(Exercise aim) Rewrite the lines of every item below as one numbered list, leaving out any blank lines.

(Dataset)
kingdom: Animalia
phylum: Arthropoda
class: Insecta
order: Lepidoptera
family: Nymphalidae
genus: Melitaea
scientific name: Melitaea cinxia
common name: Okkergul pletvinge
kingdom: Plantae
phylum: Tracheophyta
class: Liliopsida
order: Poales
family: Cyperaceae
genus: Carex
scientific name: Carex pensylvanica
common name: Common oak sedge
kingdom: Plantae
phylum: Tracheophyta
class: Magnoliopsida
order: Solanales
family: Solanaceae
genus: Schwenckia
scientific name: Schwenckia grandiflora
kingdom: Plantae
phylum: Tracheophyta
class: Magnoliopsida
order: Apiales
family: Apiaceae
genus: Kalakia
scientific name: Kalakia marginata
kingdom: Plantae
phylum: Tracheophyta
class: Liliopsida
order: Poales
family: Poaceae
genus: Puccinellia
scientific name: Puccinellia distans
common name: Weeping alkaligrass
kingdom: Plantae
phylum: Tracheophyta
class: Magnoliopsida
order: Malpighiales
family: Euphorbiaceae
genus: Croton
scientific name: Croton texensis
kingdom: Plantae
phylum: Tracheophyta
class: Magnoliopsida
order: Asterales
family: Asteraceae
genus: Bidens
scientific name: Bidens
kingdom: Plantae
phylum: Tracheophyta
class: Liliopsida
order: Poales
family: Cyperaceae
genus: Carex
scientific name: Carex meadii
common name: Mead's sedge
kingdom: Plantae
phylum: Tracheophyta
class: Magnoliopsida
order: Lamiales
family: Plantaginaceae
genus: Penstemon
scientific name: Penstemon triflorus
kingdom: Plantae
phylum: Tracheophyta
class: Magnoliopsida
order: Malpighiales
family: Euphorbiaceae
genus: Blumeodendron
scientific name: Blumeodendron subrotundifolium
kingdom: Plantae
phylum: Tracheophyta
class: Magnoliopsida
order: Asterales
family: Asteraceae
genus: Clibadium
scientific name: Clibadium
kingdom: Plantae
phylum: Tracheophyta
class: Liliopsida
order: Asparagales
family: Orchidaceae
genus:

(Complete output)
1. kingdom: Animalia
2. phylum: Arthropoda
3. class: Insecta
4. order: Lepidoptera
5. family: Nymphalidae
6. genus: Melitaea
7. scientific name: Melitaea cinxia
8. common name: Okkergul pletvinge
9. kingdom: Plantae
10. phylum: Tracheophyta
11. class: Liliopsida
12. order: Poales
13. family: Cyperaceae
14. genus: Carex
15. scientific name: Carex pensylvanica
16. common name: Common oak sedge
17. kingdom: Plantae
18. phylum: Tracheophyta
19. class: Magnoliopsida
20. order: Solanales
21. family: Solanaceae
22. genus: Schwenckia
23. scientific name: Schwenckia grandiflora
24. kingdom: Plantae
25. phylum: Tracheophyta
26. class: Magnoliopsida
27. order: Apiales
28. family: Apiaceae
29. genus: Kalakia
30. scientific name: Kalakia marginata
31. kingdom: Plantae
32. phylum: Tracheophyta
33. class: Liliopsida
34. order: Poales
35. family: Poaceae
36. genus: Puccinellia
37. scientific name: Puccinellia distans
38. common name: Weeping alkaligrass
39. kingdom: Plantae
40. phylum: Tracheophyta
41. class: Magnoliopsida
42. order: Malpighiales
43. family: Euphorbiaceae
44. genus: Croton
45. scientific name: Croton texensis
46. kingdom: Plantae
47. phylum: Tracheophyta
48. class: Magnoliopsida
49. order: Asterales
50. family: Asteraceae
51. genus: Bidens
52. scientific name: Bidens
53. kingdom: Plantae
54. phylum: Tracheophyta
55. class: Liliopsida
56. order: Poales
57. family: Cyperaceae
58. genus: Carex
59. scientific name: Carex meadii
60. common name: Mead's sedge
61. kingdom: Plantae
62. phylum: Tracheophyta
63. class: Magnoliopsida
64. order: Lamiales
65. family: Plantaginaceae
66. genus: Penstemon
67. scientific name: Penstemon triflorus
68. kingdom: Plantae
69. phylum: Tracheophyta
70. class: Magnoliopsida
71. order: Malpighiales
72. family: Euphorbiaceae
73. genus: Blumeodendron
74. scientific name: Blumeodendron subrotundifolium
75. kingdom: Plantae
76. phylum: Tracheophyta
77. class: Magnoliopsida
78. order: Asterales
79. family: Asteraceae
80. genus: Clibadium
81. scientific name: Clibadium
82. kingdom: Plantae
83. phylum: Tracheophyta
84. class: Liliopsida
85. order: Asparagales
86. family: Orchidaceae
87. genus:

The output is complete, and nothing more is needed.